Tasks to perform:
A: In the search guide, quote the passage that begins at the words "This guide provides" and ends after the words "as musicians labor)".
B: Answer these questions from the search guide, marking each answer as its question is marked:
(i) Which word must be typed in capital letters to broaden a Google search?
(ii) Under which heading on the Curtis Library website is JSTOR selected?
(iii) What must a user enter to reach JSTOR from off campus?
C: Carry the search guide forward from its final step, "Go to Advanced Search."

Excerpt:

__________

This guide provides tips, tricks, and other information to help you use Google search more effectively at Curtis and beyond.

Search tips

  • Word order matters.
    • Google ranks the first word slightly higher than the second, the second slightly more than the third, etc.
      • music math (results are slightly different from the search math music)
      • AND is assumed (musicians AND labor will be the same as musicians labor)
  • Use quotation marks to search for an exact phrase.
    • Find information about women composers: "women composers"
  • Broaden your search by using OR.
    • Find information about food for dogs or cats: Food dogs OR cats
    • OR must be in caps.
  • Try doing an advanced search.
    • It's not more difficult than a basic search, and it lets you do more (and Google guides you through it).

One Way to Search JSTOR

To look in JSTOR for scholarly articles, try these steps:

  • Brainstorm! See instructions for brainstorming on the right. Select two or three of the most important terms.
  • On the Curtis Library website, go to "E-Resources," and select JSTOR (whether you're on or off campus).
    • If you're off campus, you will need to enter your Curtis credentials (user name and password)
  • Go to Advanced Search.

__________

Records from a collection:
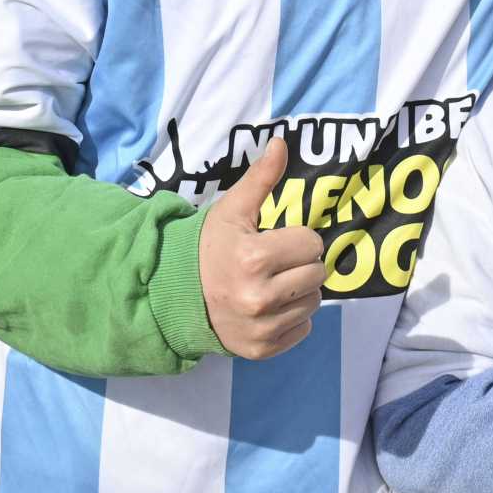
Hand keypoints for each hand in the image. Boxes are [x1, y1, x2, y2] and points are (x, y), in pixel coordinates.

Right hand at [197, 137, 325, 358]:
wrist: (175, 295)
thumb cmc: (210, 247)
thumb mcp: (232, 210)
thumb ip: (260, 178)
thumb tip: (280, 143)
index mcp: (253, 258)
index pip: (311, 242)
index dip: (296, 238)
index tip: (275, 240)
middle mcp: (259, 297)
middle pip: (317, 273)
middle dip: (300, 263)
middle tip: (275, 262)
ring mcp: (261, 328)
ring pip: (313, 302)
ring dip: (299, 290)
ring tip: (272, 283)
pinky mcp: (262, 349)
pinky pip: (303, 328)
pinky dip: (292, 317)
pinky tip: (268, 306)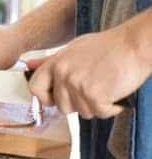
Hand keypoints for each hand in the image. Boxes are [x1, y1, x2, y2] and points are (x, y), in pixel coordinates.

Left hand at [28, 26, 151, 118]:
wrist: (132, 44)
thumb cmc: (105, 47)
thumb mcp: (72, 49)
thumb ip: (50, 61)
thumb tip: (27, 66)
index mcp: (55, 62)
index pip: (35, 88)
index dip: (45, 98)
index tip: (57, 98)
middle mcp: (63, 73)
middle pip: (61, 107)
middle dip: (76, 104)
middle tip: (91, 89)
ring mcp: (77, 84)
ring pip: (82, 112)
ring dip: (95, 105)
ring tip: (104, 86)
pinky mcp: (94, 95)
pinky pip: (100, 113)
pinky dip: (110, 107)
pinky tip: (114, 91)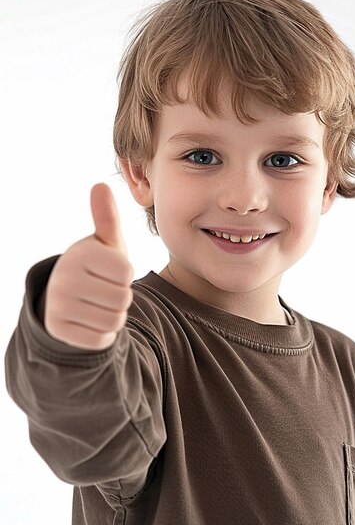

__________

Responses for each task:
A:
This guide provides tips, tricks, and other information to help you use Google search more effectively at Curtis and beyond.

Search tips

  • Word order matters.
    • Google ranks the first word slightly higher than the second, the second slightly more than the third, etc.
      • music math (results are slightly different from the search math music)
      • AND is assumed (musicians AND labor will be the same as musicians labor)

B:
(i) OR
(ii) "E-Resources"
(iii) Curtis credentials (user name and password)

C:
  • If you are researching a novel, story, or poem, enter the full title, surrounded by quotation marks: "The Bluest Eye"
    • Use quotation marks for other exact phrases: "food justice" "queer theory"
  • Enter one or two of your search terms from your brainstorm (and be sure to select "AND" from the drop-down menu).
  • Be sure the drop-down menu "Select an access type" is set to "Content I can access." Click Search.

In the Search Results

  • Skim article titles, journal titles, and years for sources that look relevant
  • Click on the first one you like, download or display in your browser
  • Search for your term using CTRL-F. Skim the passages highlighted and choose a few that look promising. Go back and read the article more closely, locating the main argument and supporting points.
  • Repeat with other works in the search results.

Pro Tips

  • Topics: In the search results, look at the "Topics" assigned to each article. Do any of these match your terms? Try clicking on one and searching for your novel title for more articles with that label.
  • Extended searching: Note when the article quotes from another article that might seem useful to you. Find that article in the bibliography and search for it in JSTOR or Google Scholar.



Before you search, try this short brainstorming exercise:

1. Make a list of all the words you can think of associated with your topic. Do this without evaluating what comes up or worrying about relevance, order, or spelling. Just list as many as you can.

  • What words come to mind when you think about this topic?
  • What are some synonyms or related terms?

2. Go back through the list and pick out the ten or so best matches--the ones that most closely match your ideas or the assignment.

3. Use these words as search terms. Try searching for two or three at a time, joining them with "OR," or searching for an exact phrase.

4. You can go back and repeat this process as much as necessary.

When you are just starting, try doing this with three or more different topics and see what you find.